Ahouseholdkate once told me that lists are not a conceit it’s a tool, I wholeheartedly agree with this view. With lists the creator is showing what they would like and if you follow it no ones feelings get hurt. You can even dare to deviate from the list if you are wise. You can ask the spouse/significant other/family member/friend/co-worker/ if the person would like X. However, you must do your reconnaissance or have the balls to ask the person flat out if they would like X.

Many people do not do reconnaissance because they are convinced, in their minds, that what they are getting the person will love or doesn’t already have. I once received an item for my birthday and then received the exact same gift for X-mas. A quick phone call would have solved this problem (I ended up re-gifting the item).

Many people love it, I am one, when their loved one unwraps something! Unwrapping gives a great opportunity for a picture. What do you do when your loved one doesn’t want anything for X-mas? Enter the X-mas Brick! An ordinary brick that can be wrapped in tissue, wrapping paper or boxed.

The brick provides for the perfect photo op and eliminates the awkwardness that goes along with knick-knacks or duplicates. The brick is also a green commodity since it can be reused season after season. The brick is perfect for those that ask you what you want, ignore what you have to say and do what they want anyway.

The phone call

Recently there was post on Eclectic Nerdery about a really bad morning. I couldn’t remember off the top of my head if I had a similar morning. Ahouseholdkate reminded me of a phone call I got early one morning so this is for her.

My anonymous husband and I do not have a land line and it is rare that I receive calls to my mobile. Early one Monday morning, and I do mean early, around 2:30 my phone rings. I don’t recognize the number but I proceed to answer it. I manage to groggily say, “hello” the woman on the other end of the line immediately launches into “I’m never going to see him again what am I going to do?” The voice of the woman is not clear and its obvious that she is very distraught. I ask “who is it” and I get a response that sounds like “Debby”. Well I do know a Debby, a very close friend who I have known for over 21 years in fact shes like a second mother to me. The last time a call came from Debby very early in the morning one of her sons had just died in an accident.

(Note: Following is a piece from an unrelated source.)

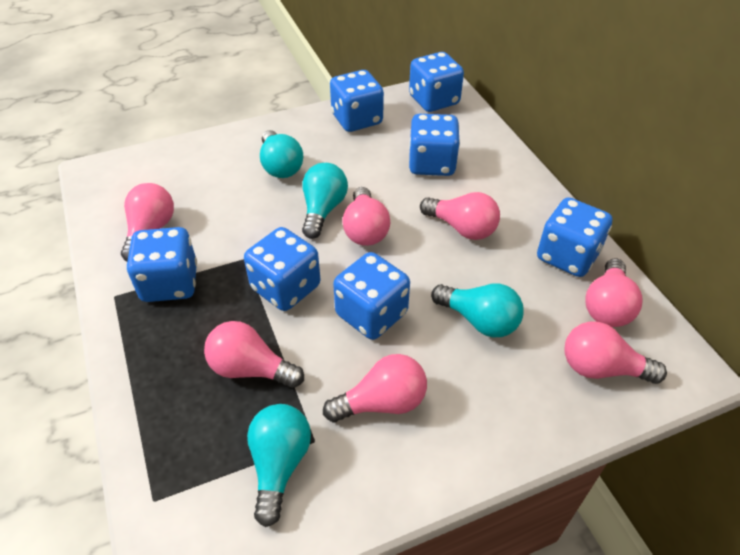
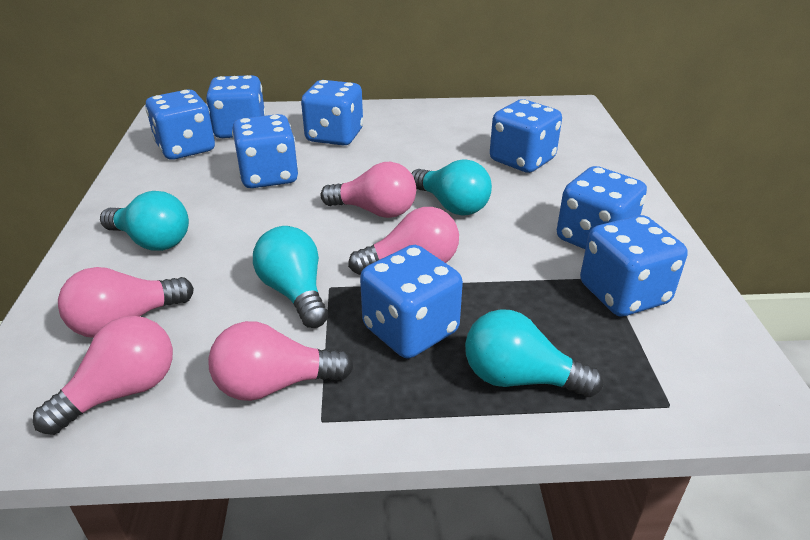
blue dice: [126,227,197,302] [244,227,321,311] [330,70,384,132] [333,252,410,340] [409,52,464,112] [409,114,460,176] [537,197,612,277] = 7 -> [146,90,215,160] [206,75,266,138] [232,114,298,188] [301,80,363,145] [360,245,463,359] [490,99,562,173] [557,166,647,249] [580,215,688,316] = 8
pink light bulb: [121,183,174,261] [204,321,304,388] [323,354,427,422] [342,187,390,246] [420,192,500,240] [564,322,667,384] [585,258,642,327] = 7 -> [33,316,173,435] [58,267,194,338] [208,321,354,401] [320,162,416,218] [348,207,459,275] = 5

I get out of bed and proceed to the bathroom so I don’t wake up my anonymous husband. I ask her to calm down and tell me what has happened. Once again the response is an almost unintelligible “I’m never going to see him again, what am I going to do”. Now my husband is awake and from the look on his face he knows something is going on but doesn’t ask me since I’m still trying to figure it out myself.

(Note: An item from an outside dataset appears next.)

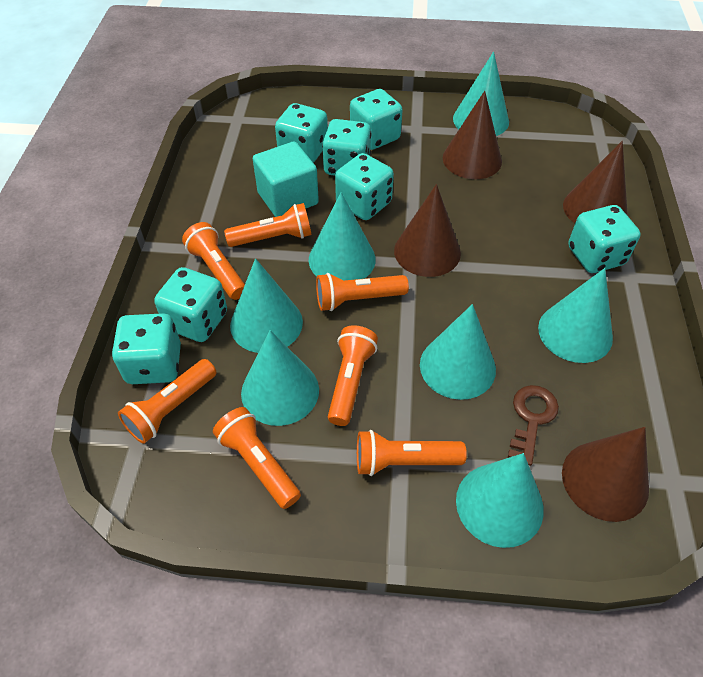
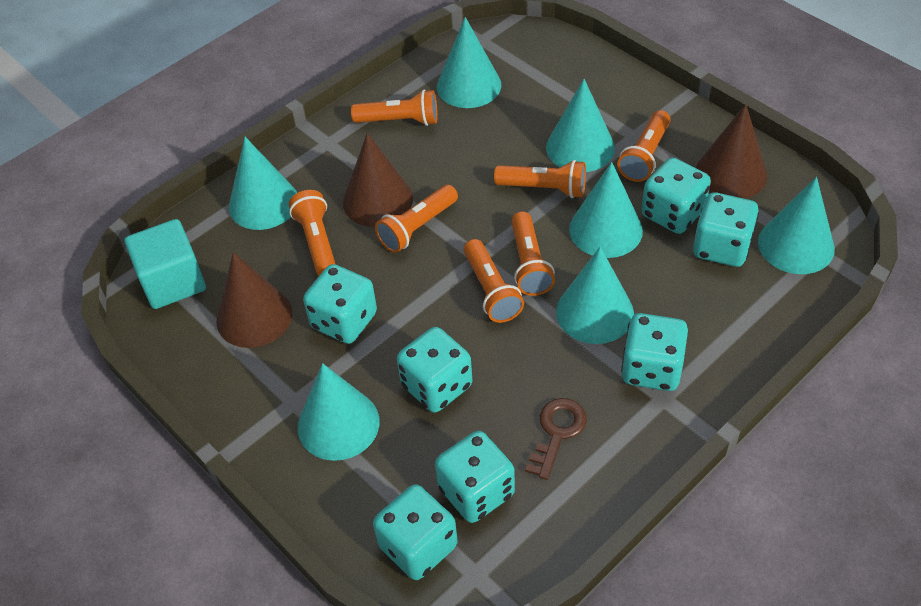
brown cone: [394,184,461,277] [443,91,502,179] [562,427,649,522] [563,141,628,223] = 4 -> [216,252,292,348] [343,133,413,227] [696,104,767,199] = 3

The slumbering fog is starting to leave my brain I ask in a forceful tone, “What is going on, what has happened?” My answer was a whining “I’ll never see him again he’s never going to lick my pussy again”. I yell out “WHAT!!” she responds in very distraught wail “he’s never going to lick my pussy again what am I going to do?”.

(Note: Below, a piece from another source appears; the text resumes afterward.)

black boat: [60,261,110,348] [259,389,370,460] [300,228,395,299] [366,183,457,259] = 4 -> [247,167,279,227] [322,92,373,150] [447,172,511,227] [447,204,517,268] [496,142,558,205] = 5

My addled brain has now figured out that this woman is not the Debby I know. I ask again “who is this” and now the woman has a slight sobering inkling that perhaps I’m not the intended recipient of this drunken confession. However, this is not a big enough deterrent for her to end the conversation with me. I once again ask “who is it” this was a mistake. She bleats out “He’s never going to lick my pussy again…you sound nice can I lick yours?”, I hastily broke the connection.

My husband asks “what was that all about?” so I tell him and he’s as puzzled as I am. I can see he’s about to ask me something when my phone rings again. I look at the number and sure as shit its the crazy-lunatic-drunk-psycho woman again. My husband answers the phone and I guess hearing a man gruffly answer “Yes?” was enough to get her to hang up and not call me again.